Supporters of school choice got a boost this past week when President Bush outlined his “Pell Grants for Kids” program in the State of the Union speech. The concept is a simple one. Today, college students across the nation receive federal Pell grants to help offset college costs. As the Wall Street Journal pointed out, this popular program, which handed out $14 billion to over 5 million college students last year, is essentially a voucher system. The money goes to the student to spend at the college he or she selects, public or private.
In his speech, Bush proposed to create a similar “Pell Grants for Kids” program, to help families in failing public schools pay for private school as an alternative. The $300 million dollar prices tag, National Review calculates, would make $5000 scholarships available to 60,000 kids. They would be allowed to use the funds to attend private or faith-based schools of their choice.

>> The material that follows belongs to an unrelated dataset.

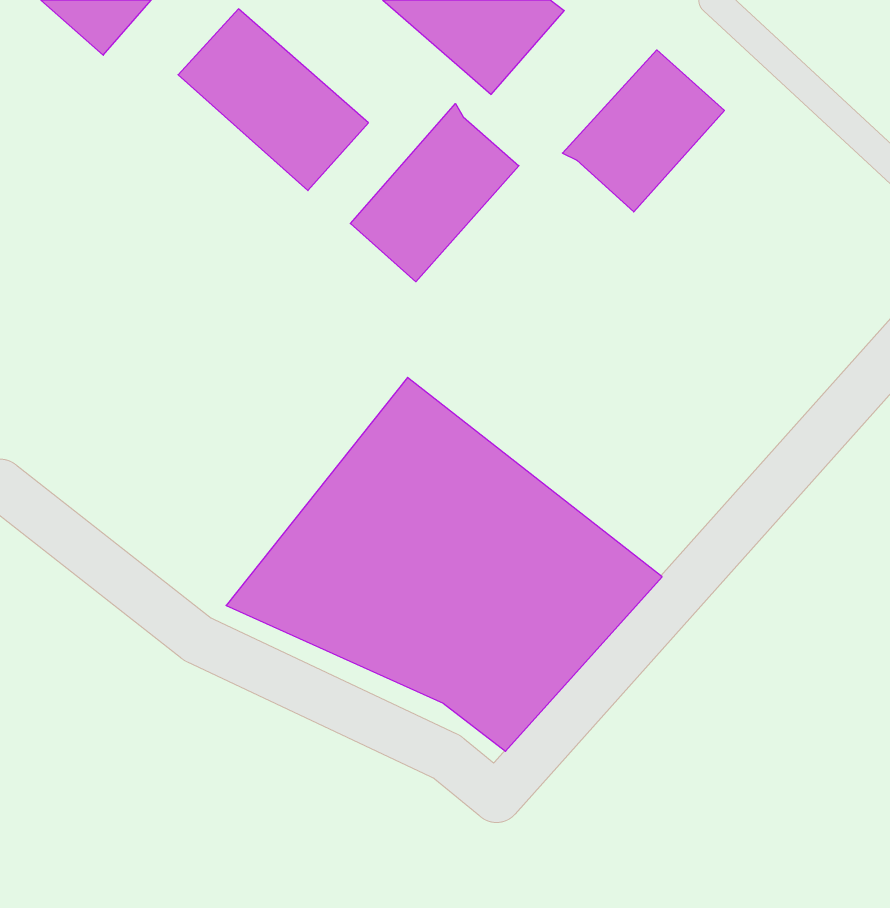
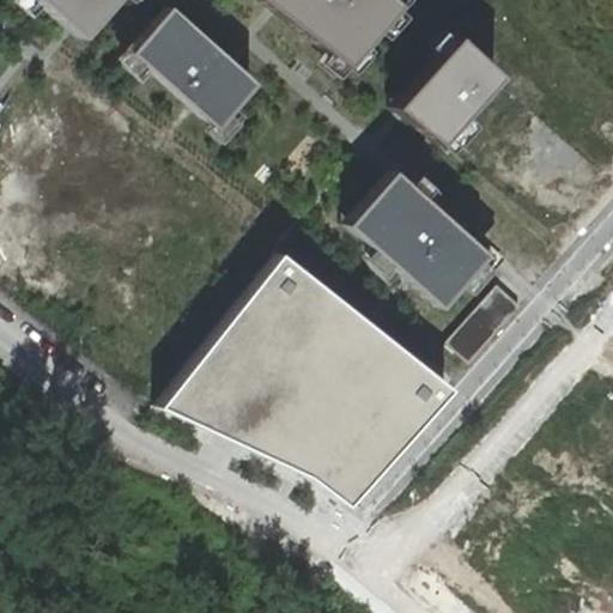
building: [350,104,519,282] -> none
building: none -> [350,170,493,309]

Funding scholarships is slowly becoming the favored way to advance school choice options across the nation, especially as public school voucher programs have struggled to even get off the ground. Utah’s ambitious voucher program went down in flames at the polls last November after withering opposition from teacher unions, including the Maine Education Association. Privately funded scholarships are being seen as a way to help advance school choice without redirecting funds away from the public school monopoly. If a vibrant private school marketplace can be built with scholarships, the argument for school vouchers gets stronger every year.
No doubt the President’s proposal will face enormous opposition, but it is good to hear the case being made to provide alternatives to the nation’s failing public schools, especially for those families that cannot afford either private school tuition or the cost of moving to a better school district. Families that can do either of those two things, of course, already have school choice.